Because HBase tables are sparse tables, HBase stores for every cell not only the value, but all the information required to identify the cell (often described as the Key, not to be confused with the RowKey). The Key looks as follows:

RowKey-ColumnFamily-ColumnQualifier-Timestamp

And all this information is stored for every entry. That's why there is the recommendation to use short names for Column Families and Column Qualifiers to reduce additional overhead.

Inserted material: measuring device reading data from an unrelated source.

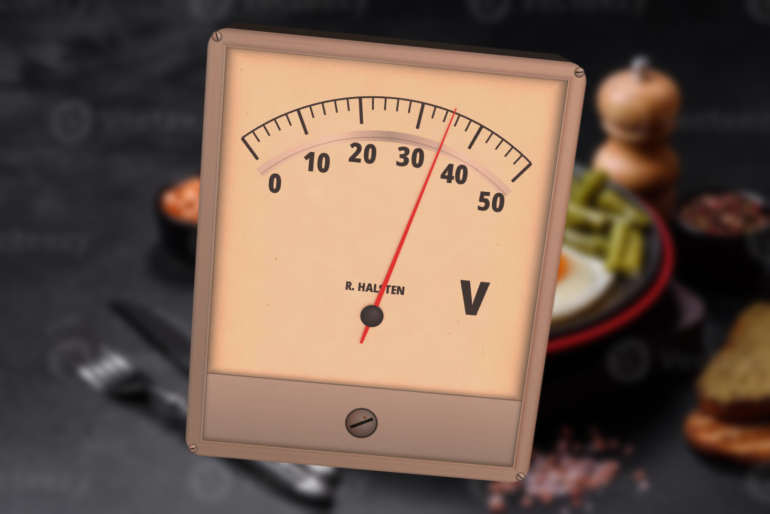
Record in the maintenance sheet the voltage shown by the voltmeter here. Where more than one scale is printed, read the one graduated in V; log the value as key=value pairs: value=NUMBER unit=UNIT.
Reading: value=35 unit=V
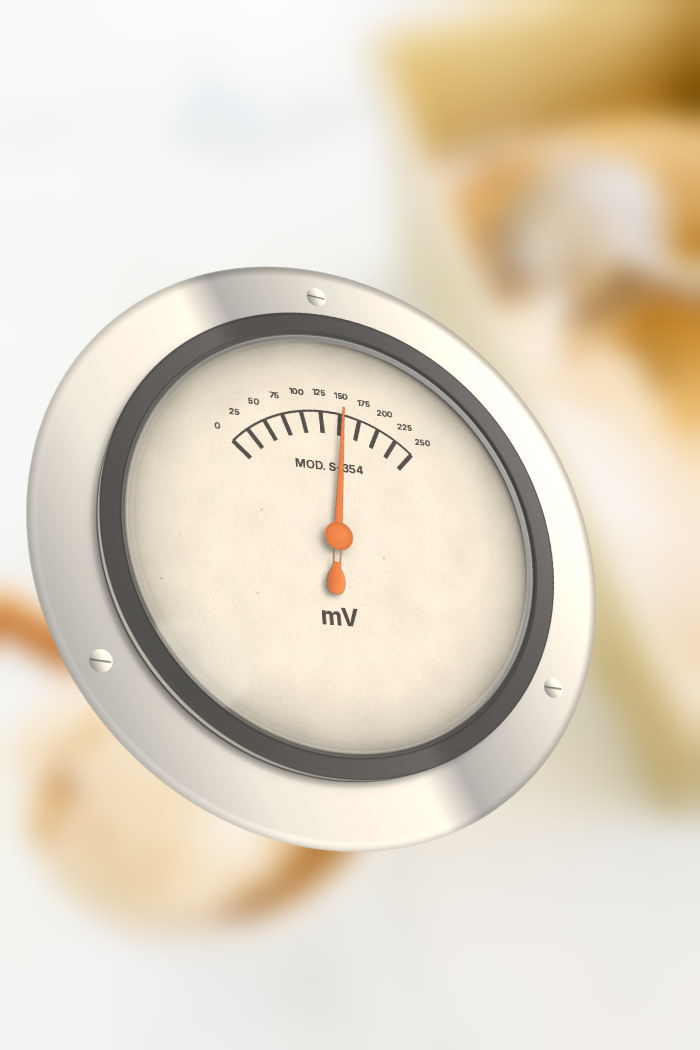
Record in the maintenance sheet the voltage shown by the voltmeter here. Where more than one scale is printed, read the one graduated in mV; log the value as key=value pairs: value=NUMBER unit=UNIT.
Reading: value=150 unit=mV
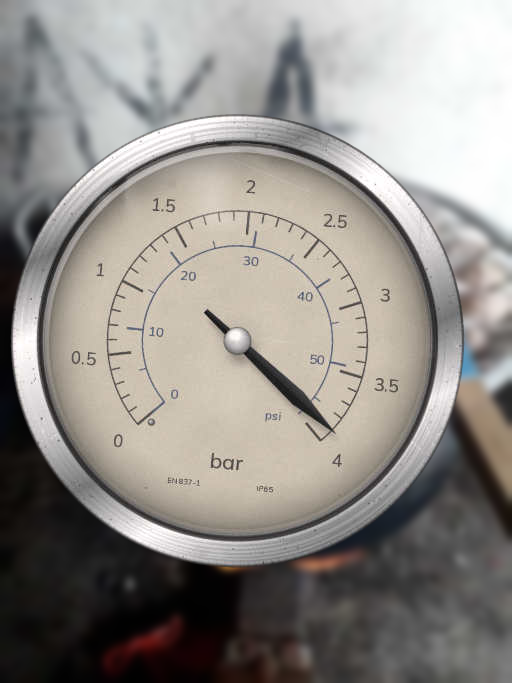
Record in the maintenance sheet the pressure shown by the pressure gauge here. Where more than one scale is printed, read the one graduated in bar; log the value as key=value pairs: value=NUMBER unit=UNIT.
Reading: value=3.9 unit=bar
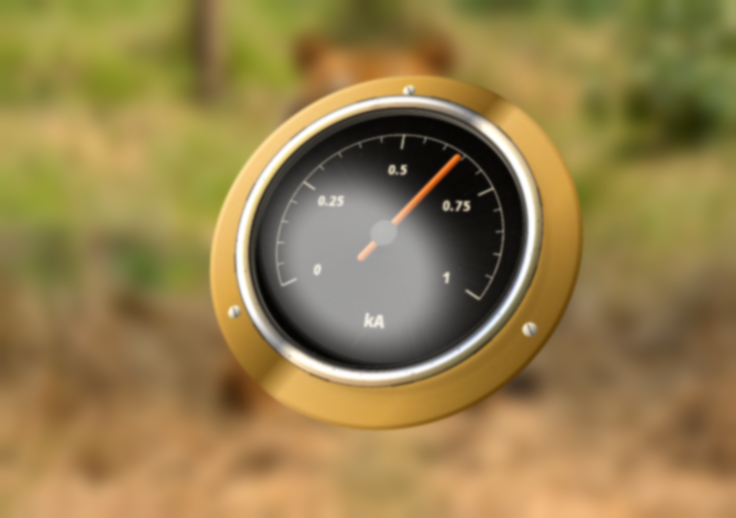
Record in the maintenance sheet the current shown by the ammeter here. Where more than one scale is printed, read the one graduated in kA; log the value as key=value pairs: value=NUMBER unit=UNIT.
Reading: value=0.65 unit=kA
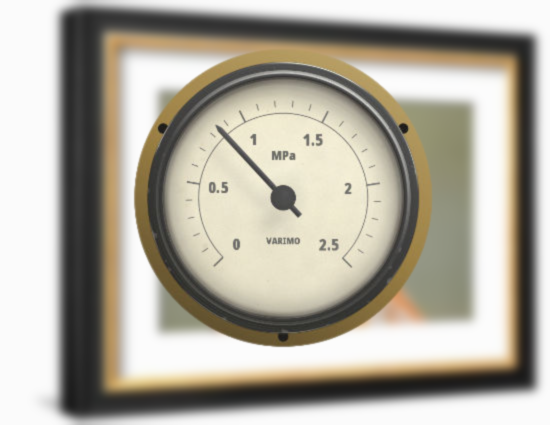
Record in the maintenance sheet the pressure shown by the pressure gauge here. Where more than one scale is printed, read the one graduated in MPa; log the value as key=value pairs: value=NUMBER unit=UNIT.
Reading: value=0.85 unit=MPa
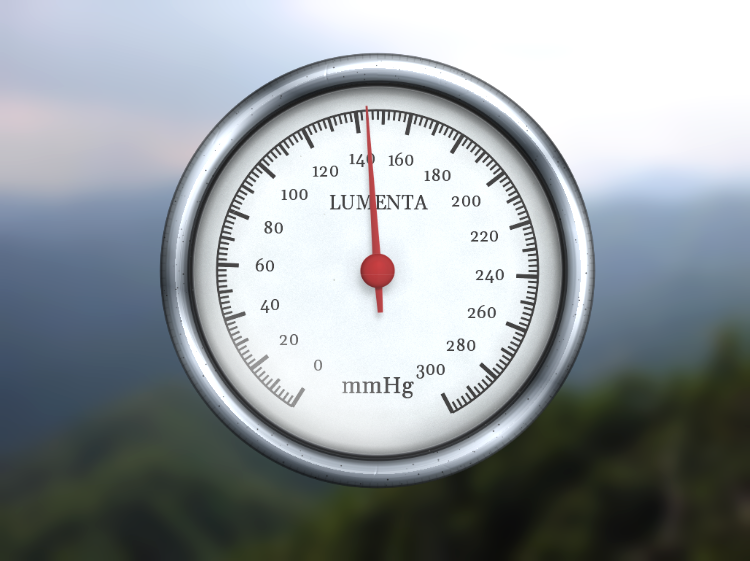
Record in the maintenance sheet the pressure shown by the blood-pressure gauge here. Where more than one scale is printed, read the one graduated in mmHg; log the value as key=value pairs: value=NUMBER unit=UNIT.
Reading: value=144 unit=mmHg
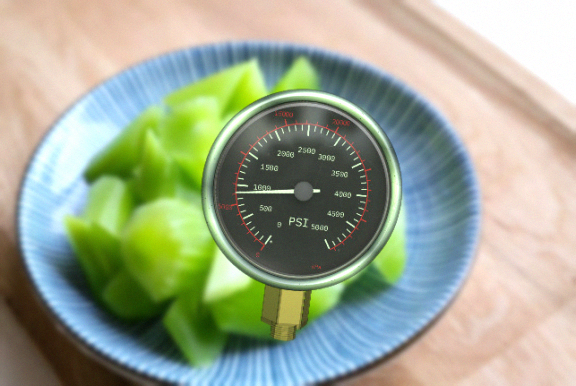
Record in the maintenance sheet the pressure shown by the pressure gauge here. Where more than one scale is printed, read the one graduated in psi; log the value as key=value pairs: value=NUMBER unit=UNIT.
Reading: value=900 unit=psi
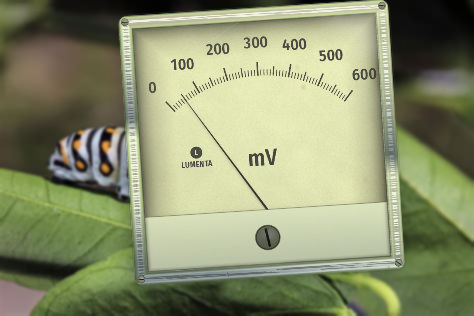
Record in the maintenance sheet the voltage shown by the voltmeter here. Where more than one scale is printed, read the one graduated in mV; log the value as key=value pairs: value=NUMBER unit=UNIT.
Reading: value=50 unit=mV
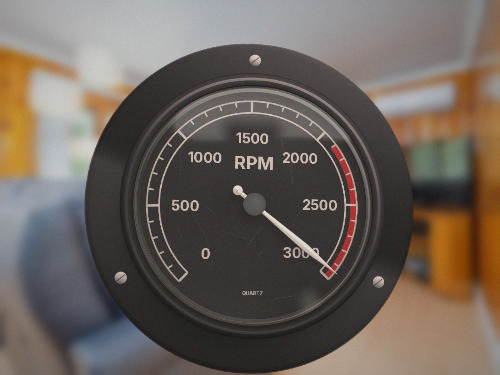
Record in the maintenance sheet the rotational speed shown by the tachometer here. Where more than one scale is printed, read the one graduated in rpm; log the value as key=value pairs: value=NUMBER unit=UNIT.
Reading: value=2950 unit=rpm
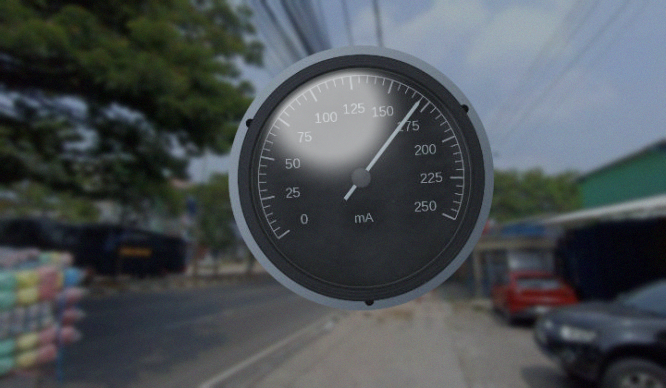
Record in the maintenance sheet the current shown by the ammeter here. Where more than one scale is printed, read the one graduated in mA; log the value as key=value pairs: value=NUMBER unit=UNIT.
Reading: value=170 unit=mA
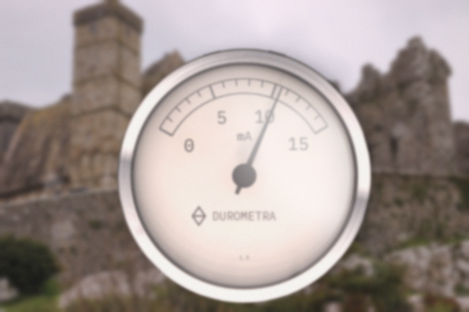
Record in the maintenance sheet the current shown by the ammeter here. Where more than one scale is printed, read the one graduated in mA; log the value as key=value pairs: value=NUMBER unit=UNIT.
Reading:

My Question: Why do I need to store the ColumnFamily for every entry? From my understanding every Store File belongs to exactly one Column Family. Wouldn't it be enough to store the Column Family name once per Store File? This would reduce overhead, arbitrary Column Family names could be used and we would still be able to identify the Column Family for every entry. What am I missing here?

2
Not only is the column family stored for every value - also the rowkey is stored for every value.ytoledano

2 Answers

0
votes

I think the reason is probably just due to simplicity and the fact that the key structure directly maps to the RPC representation. It would require more internal copying and translation to drop the column family before writing it and recreate it after reading it. I'm guessing the performance trade off is more significant than it sounds, but I don't know if the HBase devs have tried this particular variation out. I do know that if you are concerned about the space of your column families and columns that you can turn on data block encoding to minimize the overhead. You could also check out the Kiji project which handles shortening these names for you as well as providing translation layers for you code, which means you can still use longer names without worrying about the cost.

1
votes

Like a relational database, tables in HBase consist of rows and columns. In HBase, the columns are grouped together in column families. This grouping is expressed logically as a layer in the map of maps. Column families are also expressed physically. Each column family gets its own set of HFiles on disk. This physical isolation allows the underlying HFiles of one column family to be managed in isolation of the others. As far as compactions are concerned, the HF iles for each column family are managed independently.